🌈 Optics · Atmospheric Physics
📅 Березень 2026⏱ ≈ 10 хв читання🟢 Beginner-friendly

Rainbow Physics — Dispersion, Internal Reflection and Supernumerary Arcs

A rainbow is not an object with a fixed location — it is an optical phenomenon that depends on the angle between the Sun, a raindrop, and your eye. Understanding why it is round, why red is always on the outside, and what causes the faint supernumerary arcs beneath it requires Snell's law, calculus, and wave optics.

1. Geometry of a Rainbow

You always see a rainbow as a coloured arc centred on the antisolar point — the point exactly opposite the Sun from your eye. For the primary rainbow this arc is at ~42° from the antisolar point; the secondary at ~51°.

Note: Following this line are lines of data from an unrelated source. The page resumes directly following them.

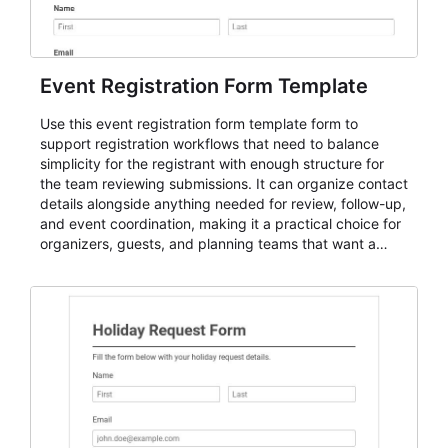
Event Registration Form Template
Use this event registration form template form to
support registration workflows that need to balance
simplicity for the registrant with enough structure for
the team reviewing submissions. It can organize contact
details alongside anything needed for review, follow-up,
and event coordination, making it a practical choice for
organizers, guests, and planning teams that want a
dependable AbcSubmit workflow for event registration
and participant management. The form is suitable for
everything from conference and webinar signup to
student enrollment, volunteer registration, business
event intake, and membership participation. It helps
keep responses standardized so organizers can
evaluate submissions, manage next steps, and maintain
cleaner registration records over time.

A rainbow is a cone of light: all the raindrops at 42° from your antisolar point simultaneously send red light to your eye. The arc shape is the intersection of this cone with the hemisphere of sky in front of you. From an aeroplane you can see the full circle.

2. Descartes' Ray Theory

René Descartes (1637) computed the path of a ray through a spherical raindrop:

  1. Refraction at entry (air → water): Snell's law, n·sin(r) = sin(i)
  2. One internal reflection
  3. Refraction at exit (water → air)

The total deviation angle D(i) of the outgoing ray depends on the angle of incidence i:

Deviation angle for primary rainbow D(i) = π + 2i − 4·arcsin(sin(i)/n)

n = refractive index of water (~1.333 for yellow light)
i = angle of incidence at droplet surface

Minimum deviation (Descartes' ray) at dD/di = 0:
i_min = arccos( √((n²−1)/3) ) ≈ 59.5°
D_min ≈ 137.5° → rainbow angle = 180° − 137.5° = 42.5°

At the minimum deviation angle, many rays pile up — that's why the rainbow is bright at one specific angle. Rays at other angles are more spread out and dimmer.

3. Dispersion and Colour Separation

Water is dispersive: its refractive index varies with wavelength. Violet light bends more than red:

Colour Wavelength (nm) n (water) Rainbow angle
Red 650 1.331 42.5°
Yellow 580 1.333 42.0°
Green 530 1.335 41.5°
Violet 400 1.342 40.5°

Red light exits at a larger angle from the antisolar point — so in the sky, red appears at the outer edge (top of the arc when the Sun is low) and violet at the inner edge. The total angular spread of colours is about 2°.

4. Secondary Rainbow

In some raindrops light undergoes two internal reflections before exiting. This forms the faint secondary rainbow at ~51°. Two reflections means:

5. Alexander's Dark Band

Between the primary (42°) and secondary (51°) rainbows is a noticeably darker region of sky — Alexander's dark band. This is not shadow; it is a consequence of the geometry. Between 42° and 51° from the antisolar point, no rainbow-deviated rays reach the eye: the primary sends light inside 42° and the secondary sends light outside 51°. The sky outside both bows and inside the primary receives reflected and scattered light; the band between receives neither, and appears darker by contrast.

6. Airy Wave Theory and Supernumerary Arcs

Descartes' ray theory predicts one sharp arc at the minimum deviation angle. In reality, just inside the primary bow you often see faint, closely spaced arcs — supernumerary arcs — alternating pink and green. These are a wave interference effect, not explainable by geometric optics.

George Airy (1838) computed that near the rainbow angle, two ray paths reach the same exit direction (one above and one below the minimum deviation ray). These two rays travel slightly different path lengths through the droplet and interfere constructively or destructively:

Airy function — intensity near rainbow angle I(θ) ∝ |Ai(x)|²

Ai = Airy function (solution to d²y/dz² = z·y)
x = k^(2/3) · (θ − θ_bow) / (some scaling)
k = 2π/λ (wavenumber)

Supernumerary spacing smaller for larger droplets (larger k)

Supernumerary arcs are most visible in rainbows from small, uniform droplets (fog, drizzle). Large, variable raindrops smear out the interference fringes.

7. Polarisation

Rainbow light is strongly linearly polarised — approximately 90° polarised, tangent to the arc. This is because internal reflection inside the droplet is near Brewster's angle for the refracted ray. If you rotate polarised sunglasses 90° while looking at a rainbow, the rainbow nearly disappears.

Practical use: Photographers use circular polarising filters to enhance rainbow contrast against a sky background. The sky itself is partially polarised (Rayleigh scattering), so the combination of two polarising effects can be tuned for dramatic effect.